By Bettina Etter, Program Officer, GPMD, SDC, Bern
On the 15-16 May, Turkey, current chair of the Global Forum on Migration and Development (GFMD), and Switzerland will jointly organize a GFMD private sector meeting in Istanbul. The meeting is to gather private sector and government representatives in order to discuss “the economic impact of skills mobility and its implications for migration policies”, with a specific focus on the challenges of “skills matching” in the ICT and food industry/tourism sectors. The ambition of this meeting is also to lay the ground for a sustainable interaction mechanism between migration policy makers and business leaders on M&D.

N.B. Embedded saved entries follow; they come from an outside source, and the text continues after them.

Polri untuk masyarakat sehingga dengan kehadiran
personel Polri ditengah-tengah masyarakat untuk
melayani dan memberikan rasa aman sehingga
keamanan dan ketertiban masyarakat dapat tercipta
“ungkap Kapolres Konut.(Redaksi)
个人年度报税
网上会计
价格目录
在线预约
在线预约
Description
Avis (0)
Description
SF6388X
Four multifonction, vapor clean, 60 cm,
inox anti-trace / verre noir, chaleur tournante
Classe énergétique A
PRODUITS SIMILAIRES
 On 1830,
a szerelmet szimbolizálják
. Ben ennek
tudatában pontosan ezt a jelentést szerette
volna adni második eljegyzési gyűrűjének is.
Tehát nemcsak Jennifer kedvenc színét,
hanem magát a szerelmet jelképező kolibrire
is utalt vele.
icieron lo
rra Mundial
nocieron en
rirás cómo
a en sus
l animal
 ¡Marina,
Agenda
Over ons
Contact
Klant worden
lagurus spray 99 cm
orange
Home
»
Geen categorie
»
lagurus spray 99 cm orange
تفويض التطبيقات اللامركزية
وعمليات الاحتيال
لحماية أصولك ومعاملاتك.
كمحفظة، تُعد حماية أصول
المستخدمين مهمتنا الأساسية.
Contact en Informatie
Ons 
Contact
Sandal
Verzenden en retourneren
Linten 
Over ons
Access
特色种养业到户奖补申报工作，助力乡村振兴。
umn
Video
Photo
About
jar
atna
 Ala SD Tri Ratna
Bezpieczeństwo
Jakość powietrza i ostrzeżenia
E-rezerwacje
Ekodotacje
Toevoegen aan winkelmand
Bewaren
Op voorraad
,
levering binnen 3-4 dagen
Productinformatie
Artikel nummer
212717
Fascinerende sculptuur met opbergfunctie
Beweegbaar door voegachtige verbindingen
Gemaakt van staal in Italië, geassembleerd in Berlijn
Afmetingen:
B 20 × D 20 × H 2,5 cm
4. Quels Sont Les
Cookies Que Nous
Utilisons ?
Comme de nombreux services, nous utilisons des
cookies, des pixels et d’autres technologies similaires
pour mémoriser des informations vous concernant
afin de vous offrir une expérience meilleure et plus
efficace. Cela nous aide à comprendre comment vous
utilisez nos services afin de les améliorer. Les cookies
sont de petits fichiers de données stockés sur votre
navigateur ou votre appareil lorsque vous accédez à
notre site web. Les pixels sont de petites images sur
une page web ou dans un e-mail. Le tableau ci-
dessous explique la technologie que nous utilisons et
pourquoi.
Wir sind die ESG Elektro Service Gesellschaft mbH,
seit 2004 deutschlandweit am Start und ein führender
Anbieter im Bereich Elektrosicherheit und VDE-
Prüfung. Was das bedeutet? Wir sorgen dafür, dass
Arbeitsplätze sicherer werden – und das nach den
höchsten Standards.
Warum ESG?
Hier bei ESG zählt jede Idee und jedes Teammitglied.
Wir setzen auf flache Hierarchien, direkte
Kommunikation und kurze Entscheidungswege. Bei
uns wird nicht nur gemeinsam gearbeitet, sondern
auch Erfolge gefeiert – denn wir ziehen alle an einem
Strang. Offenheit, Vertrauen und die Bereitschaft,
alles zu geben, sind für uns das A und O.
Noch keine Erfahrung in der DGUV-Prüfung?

The private sector, be that as an employer, recruiter, service provider, business investor or financial institution, plays a pivotal role in labour migration. Public-private partnerships are also regular agenda items of the GFMD. But despite the potential mutual benefits of increased dialogue between policy makers and businesses, the private sector remains absent from policy dialogue on M&D. There is at current no mechanism to ensure its systematic involvement in GFMD discussions. Aware of this gap, the 2011-2012 GFMD already formulated the recommendation to establish a regular consultation mechanism with business leaders. The Swedish GFMD chair 2013/14 took a lead role in gathering the actors and exploring the challenges and opportunities of future private sector engagement in migration policy dialogue. The consultations organized so far show the mutual interest for such a coordination while insisting on the need to focus the exchanges on concrete policy challenges, adapt the working modalities and timeframe to business realities and thus make the benefits of such a dialogue more tangible to the private sector.
The Istanbul meeting constitutes an opportunity to translate these recommendations into practice and will form the basis of a continued interaction process. It should lay the groundwork for the development of a continuous consultation mechanism with the private sector with the ambition of increased public-private initiatives and policy innovations in the future.